December 26, 2024
Column

Wisdom, insight, energy

The administration of President George W. Bush has done an admirable job of punishing those whom we suspect of perpetrating the Sept. 11 tragedy, and the president deserves his high public opinion ratings on that account. As the President returns to his domestic agenda, however, he will be on less sure footing, and in the finest of American traditions he can expect constructive opposition.

As he champions his energy policy it is clear that as the “energy president” he has a fatally biased and narrow vision. His father, President George H. W. Bush, was an oilman in his time. George, Sr. started as an oilfield supply salesman and eventually founded or co-founded three oil companies: Bush-Overby Oil Development, Zapata Petroleum, and Zapata Off-Shore. Likewise, George, Jr. has oil industry experience. After graduating from Harvard Business School in 1973 he began business researching mineral rights for larger oil companies. He founded the appropriately, if ill named, Arbusto Energy, which before it could go bust changed its name and was merged into another oil company, Spectrum 7. Two years later, Harken Energy bought Spectrum 7, and George, Jr. was out of the oil business before he could do any serious harm.

One biography attributes his lack of success in oil to the falling prices of the times, which raises questions about our president’s strategic vision regarding the oil industry. The time to get into oil is when prices were rising, not falling. But George, Jr., one step behind the times, went for it anyway. He does not understand the word “energy” the way most of us do; when he says “energy” he really means “oil”. It has been reported on CNN that Enron, the Texas energy company (“Houston, we have a problem…”) was consulted with the Bush administration at least six times in the formulation of the President’s “energy” policy. George W. Bush has correctly identified energy resources as an issue of importance, but his judgment on energy strategy is at best suspect, particularly when it comes to oil.

In his 1996 article “What is Strategy?” in the Harvard Business Review Michael E. Porter, head of the Institute of Strategy and Competitiveness at Harvard Business School, addresses the issue of defining what business one is in. He describes how the great American railroad barons of the late 19th and early 20th centuries defined themselves as being in the railroad industry when they should have defined themselves as being in the transportation industry. Companies that adopted the automobile, specifically its cargo-carrying cousin the truck, eventually left the great railroad companies eating dust instead of transportation business. They could not compete because they were in yesterday’s game, not tomorrow’s.

The United States is facing and will continue to face increasing competition for the world’s scarce resources. As world population levels rise, so will resource consumption rates. As more and more countries model the United States and adopt democracy and the free market economic system, they will model our phenomenal consumption rates.

Since World War II the United States has been the economic engine of the world. Insulated by oceans and a vast continent, blessed with a political and economic system that unleashes creativity, our industrial capacity hummed when the other industrial powers of the world lay in the smoking ruins of Europe. But Europe is no longer smoking ruins. Europe is no longer divided against itself.

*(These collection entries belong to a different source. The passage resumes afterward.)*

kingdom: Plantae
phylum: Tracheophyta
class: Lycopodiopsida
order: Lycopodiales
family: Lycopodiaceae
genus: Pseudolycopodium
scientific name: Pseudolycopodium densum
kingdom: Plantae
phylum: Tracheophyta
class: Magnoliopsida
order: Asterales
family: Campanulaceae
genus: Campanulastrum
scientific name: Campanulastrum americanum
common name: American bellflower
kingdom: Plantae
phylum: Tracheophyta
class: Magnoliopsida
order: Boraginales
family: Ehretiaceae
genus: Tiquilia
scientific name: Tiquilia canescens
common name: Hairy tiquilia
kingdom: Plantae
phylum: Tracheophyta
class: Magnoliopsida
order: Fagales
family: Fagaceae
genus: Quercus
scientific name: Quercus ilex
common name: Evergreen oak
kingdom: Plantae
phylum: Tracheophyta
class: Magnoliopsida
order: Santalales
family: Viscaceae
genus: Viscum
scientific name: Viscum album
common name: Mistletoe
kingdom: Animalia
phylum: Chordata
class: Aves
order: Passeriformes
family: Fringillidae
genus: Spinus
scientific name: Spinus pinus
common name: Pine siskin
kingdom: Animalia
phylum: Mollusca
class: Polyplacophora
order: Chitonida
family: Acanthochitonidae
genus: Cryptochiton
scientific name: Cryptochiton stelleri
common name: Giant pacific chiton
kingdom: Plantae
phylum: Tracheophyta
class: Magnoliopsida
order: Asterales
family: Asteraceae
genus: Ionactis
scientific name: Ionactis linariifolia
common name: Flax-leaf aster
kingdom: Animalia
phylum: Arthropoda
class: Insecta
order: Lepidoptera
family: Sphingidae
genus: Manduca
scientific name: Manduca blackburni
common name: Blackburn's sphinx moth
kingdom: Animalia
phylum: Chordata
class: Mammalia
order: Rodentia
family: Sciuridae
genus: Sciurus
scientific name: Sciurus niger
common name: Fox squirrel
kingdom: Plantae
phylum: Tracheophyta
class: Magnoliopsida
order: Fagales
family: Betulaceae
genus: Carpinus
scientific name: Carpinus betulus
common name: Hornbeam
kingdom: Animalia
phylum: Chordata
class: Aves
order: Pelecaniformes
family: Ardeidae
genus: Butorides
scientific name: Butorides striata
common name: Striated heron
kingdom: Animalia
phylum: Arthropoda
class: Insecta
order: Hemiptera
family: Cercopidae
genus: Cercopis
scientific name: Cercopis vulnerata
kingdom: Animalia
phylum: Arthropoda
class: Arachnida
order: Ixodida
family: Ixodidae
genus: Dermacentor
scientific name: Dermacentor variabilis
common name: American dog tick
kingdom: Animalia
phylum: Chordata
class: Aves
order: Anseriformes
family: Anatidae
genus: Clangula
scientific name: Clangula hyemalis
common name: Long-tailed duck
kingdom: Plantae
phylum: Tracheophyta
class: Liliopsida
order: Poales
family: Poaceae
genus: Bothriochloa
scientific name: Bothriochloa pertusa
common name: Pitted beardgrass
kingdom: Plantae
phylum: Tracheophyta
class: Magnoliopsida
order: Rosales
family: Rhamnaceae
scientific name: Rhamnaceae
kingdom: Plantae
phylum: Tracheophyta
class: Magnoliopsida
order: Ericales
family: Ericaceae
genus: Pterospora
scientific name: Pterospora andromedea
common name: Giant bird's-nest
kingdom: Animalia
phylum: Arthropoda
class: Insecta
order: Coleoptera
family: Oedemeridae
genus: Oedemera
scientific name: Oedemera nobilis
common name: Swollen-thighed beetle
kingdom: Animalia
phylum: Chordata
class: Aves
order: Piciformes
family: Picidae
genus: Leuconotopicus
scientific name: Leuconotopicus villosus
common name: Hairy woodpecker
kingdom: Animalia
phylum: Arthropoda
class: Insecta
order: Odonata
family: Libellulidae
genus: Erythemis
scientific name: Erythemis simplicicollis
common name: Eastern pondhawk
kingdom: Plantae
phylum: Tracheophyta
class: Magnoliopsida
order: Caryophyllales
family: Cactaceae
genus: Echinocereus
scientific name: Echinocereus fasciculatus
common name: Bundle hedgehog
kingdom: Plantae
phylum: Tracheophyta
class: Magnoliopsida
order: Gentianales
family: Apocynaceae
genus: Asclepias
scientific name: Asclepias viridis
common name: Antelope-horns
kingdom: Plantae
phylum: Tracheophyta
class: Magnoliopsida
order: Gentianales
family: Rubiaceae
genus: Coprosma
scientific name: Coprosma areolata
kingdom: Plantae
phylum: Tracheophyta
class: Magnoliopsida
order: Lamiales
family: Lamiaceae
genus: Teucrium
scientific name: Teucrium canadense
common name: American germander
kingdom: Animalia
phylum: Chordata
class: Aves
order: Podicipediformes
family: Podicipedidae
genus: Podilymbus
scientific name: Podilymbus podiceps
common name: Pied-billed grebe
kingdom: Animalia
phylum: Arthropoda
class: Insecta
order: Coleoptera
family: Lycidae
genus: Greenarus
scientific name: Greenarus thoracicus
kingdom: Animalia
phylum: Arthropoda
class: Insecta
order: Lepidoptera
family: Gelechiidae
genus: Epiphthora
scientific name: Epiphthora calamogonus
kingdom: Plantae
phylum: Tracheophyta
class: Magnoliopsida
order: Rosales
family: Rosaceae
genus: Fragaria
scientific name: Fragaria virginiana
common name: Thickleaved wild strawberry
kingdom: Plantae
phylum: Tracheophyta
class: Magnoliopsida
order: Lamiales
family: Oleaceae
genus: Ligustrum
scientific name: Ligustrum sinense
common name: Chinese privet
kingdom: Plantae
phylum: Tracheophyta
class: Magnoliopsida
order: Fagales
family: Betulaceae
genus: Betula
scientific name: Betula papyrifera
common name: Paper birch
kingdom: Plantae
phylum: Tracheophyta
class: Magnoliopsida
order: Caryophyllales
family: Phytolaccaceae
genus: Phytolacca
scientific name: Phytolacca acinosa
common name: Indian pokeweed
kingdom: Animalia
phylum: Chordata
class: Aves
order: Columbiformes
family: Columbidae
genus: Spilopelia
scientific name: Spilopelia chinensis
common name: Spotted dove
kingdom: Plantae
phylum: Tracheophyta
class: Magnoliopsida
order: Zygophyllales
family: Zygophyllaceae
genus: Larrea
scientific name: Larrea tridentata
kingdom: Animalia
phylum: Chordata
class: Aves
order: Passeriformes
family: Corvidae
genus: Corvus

A young “United States of Europe” is late in its third trimester, and it will have the economic and political power to compete with the United States of America. And then there is the monolith of the east, China. As China liberalizes its economy and integrates it with that of the world, it too will become an increasing formidable economic competitor of the United States. And those are just the larger competitors. They too will all want energy. They too will all want oil. But oil is neither renewable nor sustainable in the long run.

Resource exploitation is yesterday’s game. Conservation is today’s game, and sustainable energy sources is tomorrow’s. The Bush energy plan relies far too heavily on exploitation of non-renewable energy sources at the expense of not just irreplaceable ecological jewels, not just at the expense of conservation and sustainability, but also at the expense of the United States’ ability to compete in tomorrow’s world economy. Other countries, notably Europe, are leading the way in renewable energy development and they will gain a competitive advantage.

George W. Bush is nothing if not his daddy’s boy. George Sr. graduated from Phillips Academy in 1942, George Jr. in 1964. George Sr. graduated from Yale in 1948, George Jr. in 1968. George Sr. was a Navy pilot in World War II, George Jr. was a National Guard pilot in the late ’60s. George Sr. worked in the oil industry, and so did George Jr. George Sr. was the 41st president of the United States, George Jr. is the 43rd. But “Poppy” Bush cannot set the example for his son in the 21st century, and the 21st century will present some distinctly pressing challenges for humankind, never mind the President of the United States.

The United States will need a leader with the insight and vision to formulate good strategy and good policy, policy that amounts to more than simplistic pronouncements on “evil” and legislation being passed “over my dead body,” and strategy that keeps the United States economically competitive.

John Henderson is a social studies teacher at Foxcroft Academy in Dover-Foxcroft.